Yine Rum kaynaklı bir haber.
Ve yine bizler de bu şekilde öğrenebiliyoruz etrafımızdaki gelişmeleri.
İddia şu; Brüksel’de Türkiye-AB zirvesinde, üçüncü tarafların aracılığıyla, TC Başbakanı Ahmet Davutoğlu ve Rum Yönetimi Başkanı Nikos Anastasiadis arasında gizli görüşme yapılmış.
Kathimerini haberine göre,“Anastasiadis’in Davutoğlu İle bir Pazarlığı olmuş.
Buna göre de, Ankara Lefkoşa’dan Ercan ve Başlıkların Açılmasını İstemiş.
Gazete ayrıca Türkiye’nin Avrupa’ya mülteci akını konusunda ortaya koyduğu AB üyelik başlıklarının ve Ercan Havaalanı’nın açılması taleplerini Almanya ve Hollanda başbakanları Angela Merkel ve Mark Rutte’nin önceden yani Pazar gününden beri bildiğini belirtti.
Almanya, Hollanda, İngiltere ve Fransa’nın, Türk taleplerini kabul etmesi için Anastasiadis’e baskı yaptığını kaydeden gazete Anastasiadis başkanlığındaki Rum heyetin Brüksel’de bir oldu bitti ile karşılaştığını ve memorandumdan çıkış sevincinin yarım kaldığını da yazdı.
Yine iddia o ki,Rum Yönetimi Başkanı Nikos Anastasiadis’in bu talepleri reddetmiş olmasıdır.

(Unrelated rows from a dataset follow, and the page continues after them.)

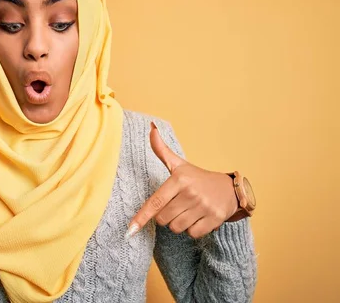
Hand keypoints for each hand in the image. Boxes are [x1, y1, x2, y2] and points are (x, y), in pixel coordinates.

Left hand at [125, 122, 237, 239]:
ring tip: (188, 211)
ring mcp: (204, 206)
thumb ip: (162, 150)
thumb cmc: (198, 178)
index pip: (156, 202)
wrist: (230, 188)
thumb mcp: (179, 164)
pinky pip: (192, 234)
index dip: (142, 216)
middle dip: (165, 216)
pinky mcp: (215, 219)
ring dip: (179, 223)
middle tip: (176, 205)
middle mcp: (191, 193)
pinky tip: (199, 218)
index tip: (130, 229)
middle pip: (163, 218)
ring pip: (176, 228)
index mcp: (179, 179)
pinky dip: (193, 230)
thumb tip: (151, 127)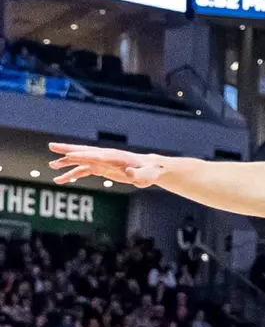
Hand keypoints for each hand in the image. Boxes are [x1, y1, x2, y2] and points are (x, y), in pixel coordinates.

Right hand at [49, 142, 167, 186]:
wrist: (150, 169)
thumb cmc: (150, 172)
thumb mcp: (146, 176)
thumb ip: (138, 175)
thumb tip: (129, 173)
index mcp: (116, 157)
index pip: (96, 155)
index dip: (82, 155)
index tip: (68, 155)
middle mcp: (106, 157)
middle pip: (84, 151)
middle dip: (68, 149)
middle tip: (51, 146)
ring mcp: (102, 162)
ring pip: (81, 161)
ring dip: (66, 163)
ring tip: (51, 166)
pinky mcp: (101, 168)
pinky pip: (83, 170)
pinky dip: (71, 174)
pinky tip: (60, 180)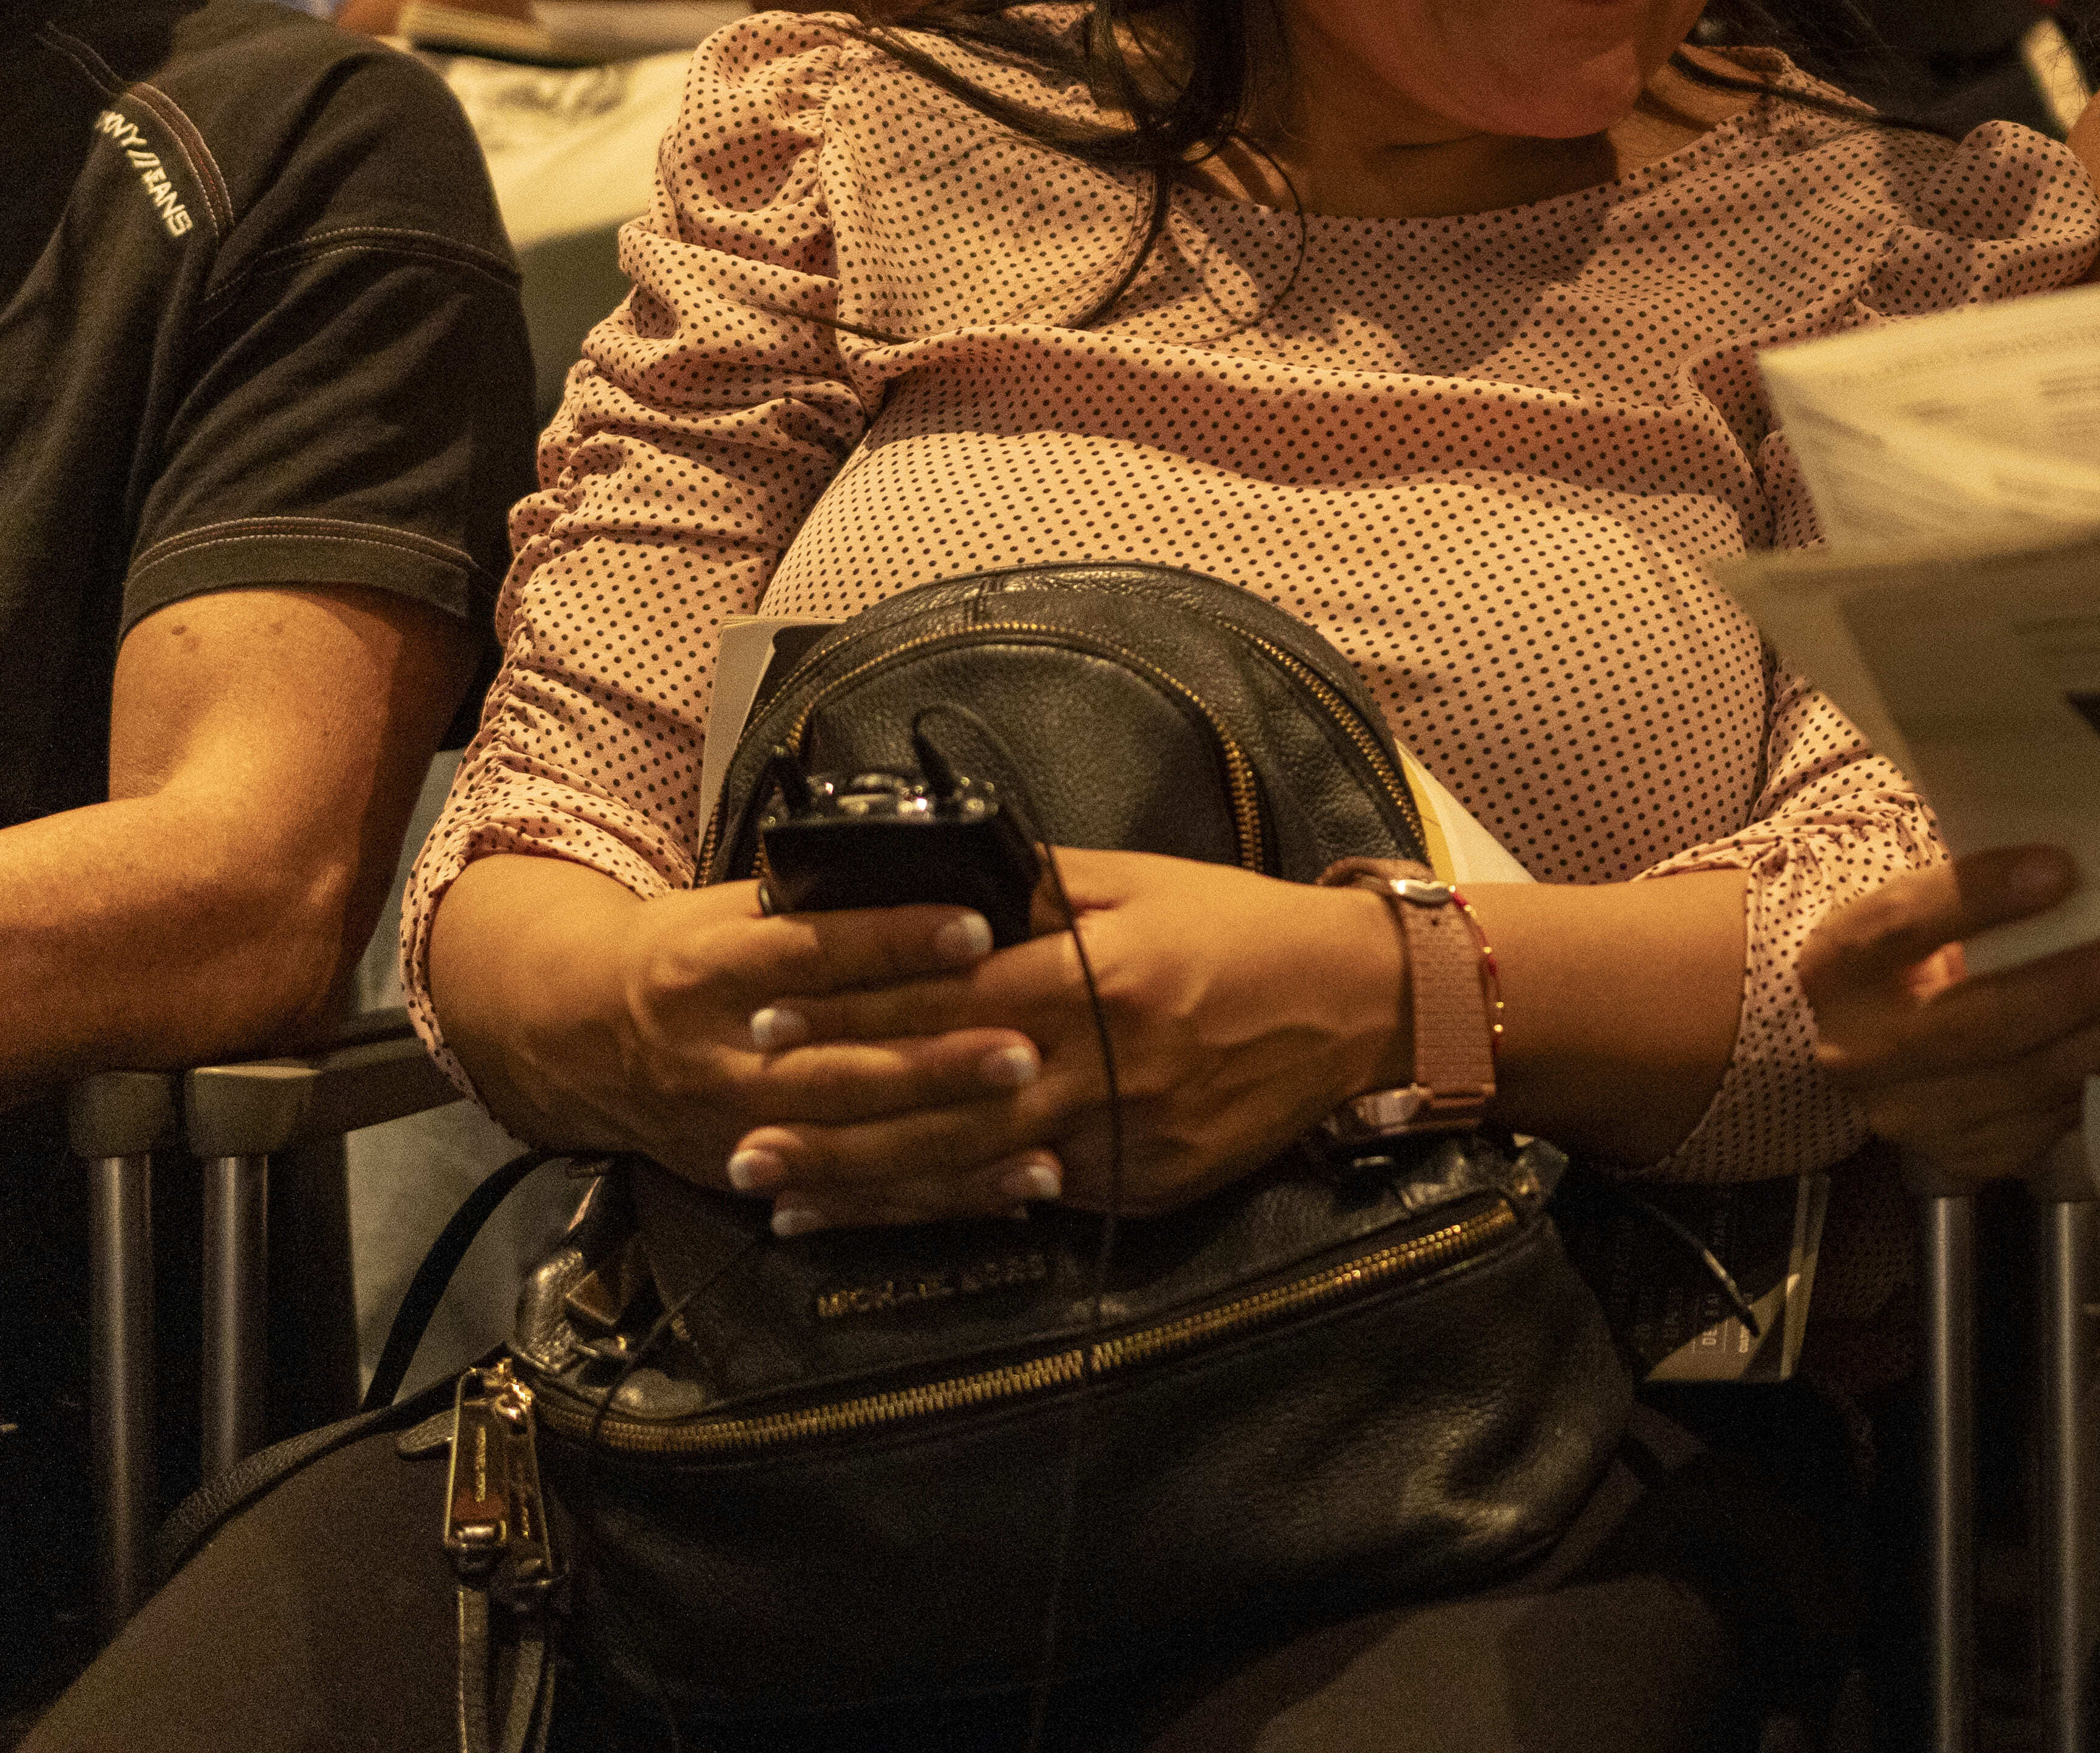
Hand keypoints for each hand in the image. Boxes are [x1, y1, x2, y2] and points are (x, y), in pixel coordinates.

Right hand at [554, 883, 1038, 1204]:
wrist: (577, 1034)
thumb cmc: (686, 956)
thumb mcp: (730, 909)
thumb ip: (814, 907)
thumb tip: (931, 879)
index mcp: (710, 967)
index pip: (813, 952)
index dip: (895, 942)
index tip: (976, 928)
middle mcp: (717, 1053)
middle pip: (838, 1062)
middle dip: (937, 1062)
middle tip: (1024, 1047)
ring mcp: (732, 1125)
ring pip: (851, 1140)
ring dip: (949, 1139)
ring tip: (1038, 1122)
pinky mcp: (748, 1176)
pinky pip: (853, 1195)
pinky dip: (934, 1196)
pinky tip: (1007, 1182)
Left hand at [728, 851, 1398, 1226]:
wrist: (1358, 1003)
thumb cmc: (1239, 925)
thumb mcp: (1136, 882)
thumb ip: (1032, 884)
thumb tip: (935, 882)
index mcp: (1096, 974)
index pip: (946, 997)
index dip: (852, 1010)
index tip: (770, 1018)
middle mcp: (1105, 1062)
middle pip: (943, 1098)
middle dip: (834, 1119)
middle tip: (740, 1137)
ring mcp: (1126, 1135)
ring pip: (976, 1169)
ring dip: (873, 1186)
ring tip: (785, 1198)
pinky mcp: (1145, 1185)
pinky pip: (1034, 1200)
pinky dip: (956, 1211)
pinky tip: (890, 1218)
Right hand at [1800, 850, 2099, 1185]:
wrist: (1868, 1044)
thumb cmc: (1913, 955)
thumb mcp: (1915, 908)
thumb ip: (1973, 886)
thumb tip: (2087, 856)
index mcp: (1840, 965)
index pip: (1903, 926)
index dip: (1980, 898)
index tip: (2061, 868)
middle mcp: (1865, 1051)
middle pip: (1979, 1023)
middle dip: (2079, 988)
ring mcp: (1917, 1115)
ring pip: (2032, 1081)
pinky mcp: (1970, 1155)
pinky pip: (2059, 1118)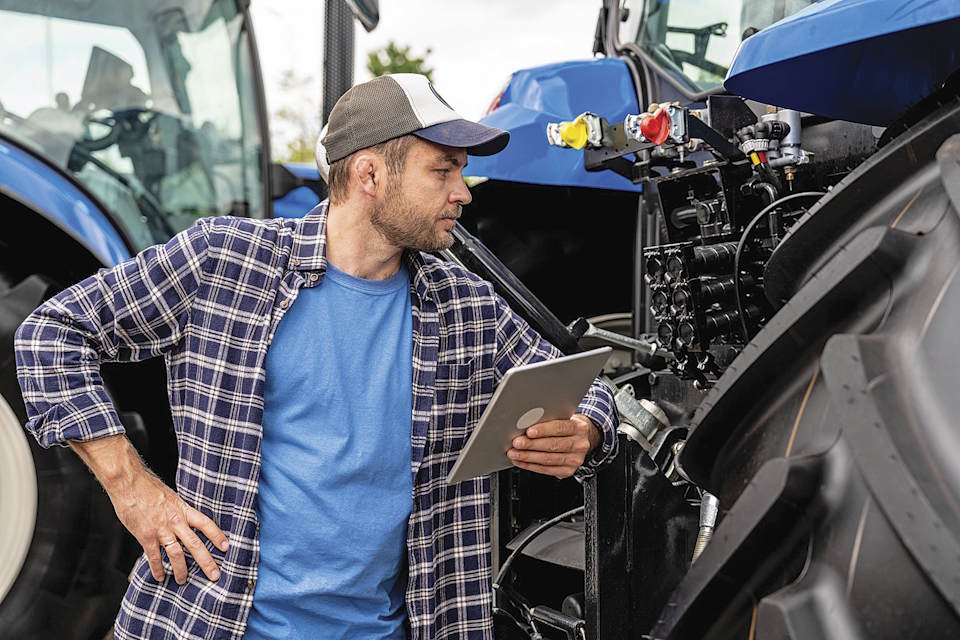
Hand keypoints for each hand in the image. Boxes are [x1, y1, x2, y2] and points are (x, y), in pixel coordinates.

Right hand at [110, 469, 229, 584]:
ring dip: (181, 570)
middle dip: (206, 562)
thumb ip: (178, 510)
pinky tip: (160, 577)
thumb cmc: (147, 487)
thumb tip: (184, 520)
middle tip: (214, 575)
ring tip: (183, 580)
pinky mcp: (145, 536)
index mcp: (183, 509)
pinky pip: (154, 557)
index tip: (226, 547)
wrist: (128, 483)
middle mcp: (175, 521)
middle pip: (195, 544)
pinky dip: (158, 569)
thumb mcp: (170, 496)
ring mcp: (160, 530)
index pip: (206, 524)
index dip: (217, 536)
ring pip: (176, 555)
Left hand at [507, 414, 601, 478]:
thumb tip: (526, 424)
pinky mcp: (568, 471)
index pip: (560, 428)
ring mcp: (575, 460)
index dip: (543, 430)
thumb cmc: (568, 427)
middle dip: (532, 445)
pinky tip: (521, 462)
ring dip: (528, 457)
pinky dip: (531, 466)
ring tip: (514, 453)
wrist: (583, 440)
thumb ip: (549, 420)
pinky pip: (547, 470)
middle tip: (517, 443)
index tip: (529, 432)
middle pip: (553, 445)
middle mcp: (580, 444)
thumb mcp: (563, 418)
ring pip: (548, 459)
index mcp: (579, 428)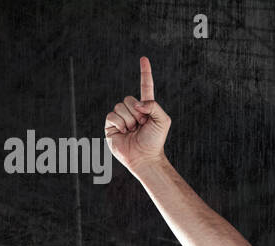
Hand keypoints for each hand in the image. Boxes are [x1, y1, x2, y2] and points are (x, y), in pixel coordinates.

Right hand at [104, 56, 169, 170]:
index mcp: (146, 107)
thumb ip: (154, 106)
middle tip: (142, 126)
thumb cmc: (155, 140)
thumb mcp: (163, 120)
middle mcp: (132, 110)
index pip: (145, 86)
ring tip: (134, 131)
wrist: (144, 157)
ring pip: (120, 106)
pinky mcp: (111, 125)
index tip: (144, 58)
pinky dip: (120, 124)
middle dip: (137, 112)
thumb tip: (137, 104)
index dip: (145, 72)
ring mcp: (121, 117)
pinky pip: (112, 115)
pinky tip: (125, 133)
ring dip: (129, 120)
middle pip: (129, 98)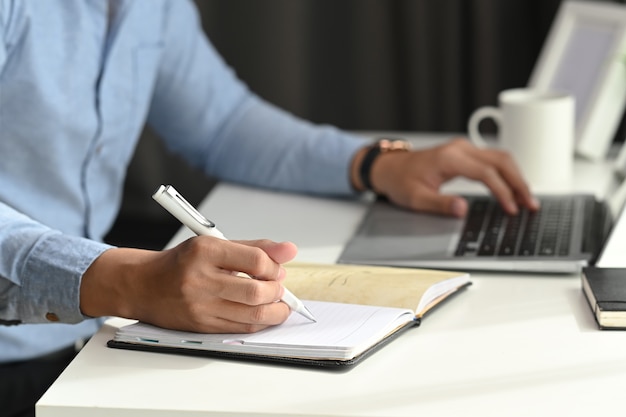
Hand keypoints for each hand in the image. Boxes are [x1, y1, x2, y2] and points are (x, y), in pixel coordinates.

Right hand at [80, 238, 297, 332]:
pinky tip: (261, 313)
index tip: (277, 269)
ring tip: (276, 303)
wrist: (142, 285)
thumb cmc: (181, 263)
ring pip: (253, 315)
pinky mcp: (200, 326)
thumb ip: (254, 247)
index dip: (274, 267)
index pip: (255, 260)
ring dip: (274, 311)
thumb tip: (290, 250)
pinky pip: (241, 328)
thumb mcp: (214, 244)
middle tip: (278, 288)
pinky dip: (258, 322)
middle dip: (277, 292)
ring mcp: (200, 306)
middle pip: (256, 292)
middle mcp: (200, 279)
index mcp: (205, 251)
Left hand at [363, 138, 538, 216]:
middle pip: (501, 160)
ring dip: (516, 176)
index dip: (502, 191)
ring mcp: (464, 148)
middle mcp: (460, 148)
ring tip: (527, 198)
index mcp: (449, 158)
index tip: (512, 209)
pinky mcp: (465, 152)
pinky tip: (514, 186)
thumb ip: (439, 204)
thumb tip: (462, 209)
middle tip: (531, 204)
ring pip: (500, 157)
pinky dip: (507, 172)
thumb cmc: (400, 181)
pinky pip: (493, 159)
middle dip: (519, 182)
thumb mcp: (415, 199)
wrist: (389, 167)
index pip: (485, 173)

Şimdi diyeceksiniz ki iyi güzel de, bizler bunun neresindeyiz?
Eğer bu haberde iddia edilenler doğru ise, bu kaygı duymamız gereken bir konudur.
Zira müdahil olmamız gereken ve doğrudan bizi ilgilendiren bir konunun yine dışına itildik.
Bizim irademizin temsil edilmediği bir ortamda yapılan pazarlığın parçası olduk.
Oysa Kıbrıslı Türkler olarak bir irade ortaya koyduk.
Cumhurbaşkanı seçtik.
Ona yetki verdik.
Dolayısı ile bizim adımıza yapılacak görüşmeleri yürütmek Cumhurbaşkanı Mustafa Akıncı’nın sorumluluğunda.
Ve/fakat AB topluluğu bunu belli ki kanıksamış değil.
Hoş bu görüşmeden nasıl ki, Almanya ve Hollanda başbakanlarının haberi olmuştu, hatta bu görüşme organizasyonunu onların yaptığı da iddia ediliyordu,ve konu Kıbrıs’tı!
Peki o zaman bir hassasiyet gösterip bu görüşme hakkında da Sayın Mustafa Akıncı’ya gereken bilgilendirme yapılmış mıdır?
Yani Türkiye Cumhuriyeti Başbakanı Ahmet Davutoğlu ile Kıbrıs Rum Yönetimi Lideri Nikos Anastasiadis arasında böyle bir görüşme yapılmışsa ve bundan Kıbrıslı Türk Lider Mustafa Akıncı’nın bilgisi olmamıştır, o zaman şimdiden söylemekte yarar vardır, biz Kıbrıslı Türkler olarak bu sürece hiçbir şekilde müdahili değiliz.
Ve müzakere masasının da göstermelik aktörleriyiz.
Şimdi herkes bir kez daha dursun ve düşünsün.
Kendi irademizle mi siyasi bir çözümü zorlayacağız?
Yoksa önümüze konana eyvallah deyip geçecek miyiz?
Zira Rum basınında yazılıp çizilenler eğer doğru ise böylesi bir sürecin içerisinde Kıbrıslı Türkler’in iradesini yok sayarak yapılan temaslar bizleri hem itibarsızlaştırır, hem de sürecin etkin aktörleri arasında olmaktan çıkartır.
Dolayısı ile umalım ki bu görüşmeden önceden Sayın Akıncı’nın da bilgisinin olmasıdır.
Eğer kendisi makamı nezdinde böyle bir bilgiye sahipse, bunu çıkıp derhal halkı ile paylaşmalıdır.
Ha eğer yoksa, bunun müzakere masası dahil Kıbrıslı Türklere bir çok platforumda sıkıntılar yaratacağını Türkiye’deki muhataplarına kesin ifadelerle anlatmalıdır.
Halkının bu konuda duyduğu kaygıyı da açık açık ifade etmelidir.
Kaldı ki bu rahatsızlık uzun bir süreden bu yana vardır.